The operator of the Stock Exchange of Hong Kong is keeping alive the hope of taking over the London Stock Exchange, even though the 321-year-old British bourse rebuffed its $39 billion bid with a blunt letter on Friday.
Investment banks and research houses have joined in a chorus of concern over the deal, as ongoing social unrest and a geopolitical storm rock the two major financial centers.
In a strongly worded letter to the chairman and chief executive of Hong Kong Exchanges and Clearing-the HKEX operates the city's stock exchange and futures exchange-LSE Chairman Don Robert said the unsolicited takeover bid undervalued its business, lacked strong commercial rationale and would be difficult to implement due to scrutiny from various regulatory entities.
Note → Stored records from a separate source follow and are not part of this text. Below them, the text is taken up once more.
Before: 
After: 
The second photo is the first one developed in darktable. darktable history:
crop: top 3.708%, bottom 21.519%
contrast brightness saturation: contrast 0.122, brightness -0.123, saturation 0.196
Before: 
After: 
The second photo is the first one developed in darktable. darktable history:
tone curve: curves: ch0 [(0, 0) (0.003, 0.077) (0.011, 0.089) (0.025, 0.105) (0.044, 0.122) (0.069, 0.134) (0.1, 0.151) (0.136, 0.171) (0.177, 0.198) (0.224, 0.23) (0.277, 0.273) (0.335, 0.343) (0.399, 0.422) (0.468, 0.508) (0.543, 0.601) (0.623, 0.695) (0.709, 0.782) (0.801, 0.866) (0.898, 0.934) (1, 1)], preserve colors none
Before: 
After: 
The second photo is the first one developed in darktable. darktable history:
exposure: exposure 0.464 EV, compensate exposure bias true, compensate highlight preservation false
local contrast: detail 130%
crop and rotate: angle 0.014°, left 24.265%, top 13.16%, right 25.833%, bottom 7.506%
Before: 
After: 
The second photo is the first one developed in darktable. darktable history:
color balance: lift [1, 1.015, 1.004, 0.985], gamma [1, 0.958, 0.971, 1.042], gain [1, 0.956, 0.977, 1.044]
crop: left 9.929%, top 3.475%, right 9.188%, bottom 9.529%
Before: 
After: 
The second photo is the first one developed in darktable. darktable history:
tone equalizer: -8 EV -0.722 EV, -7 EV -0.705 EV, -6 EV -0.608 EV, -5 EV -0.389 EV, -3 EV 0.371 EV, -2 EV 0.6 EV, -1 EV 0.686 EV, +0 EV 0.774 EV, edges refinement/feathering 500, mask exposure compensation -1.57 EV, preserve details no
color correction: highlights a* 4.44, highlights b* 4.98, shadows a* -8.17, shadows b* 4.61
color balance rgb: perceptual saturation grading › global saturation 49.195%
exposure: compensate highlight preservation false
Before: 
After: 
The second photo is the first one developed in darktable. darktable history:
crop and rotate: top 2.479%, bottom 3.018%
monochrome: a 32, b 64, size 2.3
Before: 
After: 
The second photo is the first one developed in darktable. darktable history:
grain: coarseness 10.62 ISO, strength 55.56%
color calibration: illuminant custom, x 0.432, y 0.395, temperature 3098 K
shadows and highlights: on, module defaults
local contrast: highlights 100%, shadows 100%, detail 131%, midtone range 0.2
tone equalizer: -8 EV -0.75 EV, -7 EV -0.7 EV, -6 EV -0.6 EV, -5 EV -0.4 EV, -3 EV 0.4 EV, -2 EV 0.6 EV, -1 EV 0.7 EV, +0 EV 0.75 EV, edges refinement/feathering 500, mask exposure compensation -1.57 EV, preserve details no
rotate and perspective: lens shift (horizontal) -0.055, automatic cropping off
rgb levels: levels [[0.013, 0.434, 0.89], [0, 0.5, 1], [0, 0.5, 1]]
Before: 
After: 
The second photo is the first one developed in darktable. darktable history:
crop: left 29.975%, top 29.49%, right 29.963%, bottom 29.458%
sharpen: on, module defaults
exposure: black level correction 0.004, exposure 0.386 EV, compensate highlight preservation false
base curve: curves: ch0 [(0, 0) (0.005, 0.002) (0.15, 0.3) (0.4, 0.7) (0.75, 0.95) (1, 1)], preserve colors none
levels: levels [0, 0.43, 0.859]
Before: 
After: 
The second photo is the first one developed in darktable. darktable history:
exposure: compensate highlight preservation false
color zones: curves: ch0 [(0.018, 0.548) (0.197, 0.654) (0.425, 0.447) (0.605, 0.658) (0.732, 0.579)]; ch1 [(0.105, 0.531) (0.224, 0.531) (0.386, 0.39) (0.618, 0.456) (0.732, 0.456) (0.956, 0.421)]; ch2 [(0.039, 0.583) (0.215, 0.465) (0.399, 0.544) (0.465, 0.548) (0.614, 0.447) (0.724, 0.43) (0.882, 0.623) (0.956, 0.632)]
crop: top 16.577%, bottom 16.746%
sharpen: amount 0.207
Citing the city's current worrying situation, Robert questioned "Hong Kong's position as a strategic gateway to the Chinese mainland in the longer term".
Robert made clear his preference for Shanghai over Hong Kong as a strategic partner, referring to the LSE's existing stock connect program with the Shanghai Stock Exchange, which gives it direct access to the massive Chinese mainland market.
Such an endorsement came right after China announced last week it would scrap investment quotas under the QFII and RQFII programs, allowing global traders unfettered access to the world's second-largest capital market.
The HKEX said in a statement released on Friday that it was disappointed the LSE declined to "properly engage" in what could be "a highly compelling strategic opportunity".
The HKEX said it would have more talks with LSE shareholders and refused to give up on the deal.
The HKEX would not be the first to fail in a bid to merge with the LSE, Hong Kong-based brokerage firm China Galaxy International wrote in its latest report. In 2017, a proposed merger between LSE and Deutsche Boerse AG was rejected by the European Union.
Nasdaq has made three takeover proposals and once became the largest institutional shareholder of the LSE. Euronext and Macquarie Bank also conceded defeat in their monthslong battle to buy the British bourse.
Such failures shed light on how difficult the marriage between stock exchanges could be, especially when the deal comes at a tricky time when a series of protests in Hong Kong, escalation of Sino-US trade tensions and the Brexit gridlock buffet the two cities with "unprecedented uncertainties and challenges", Bank of America Merrill Lynch said in a report.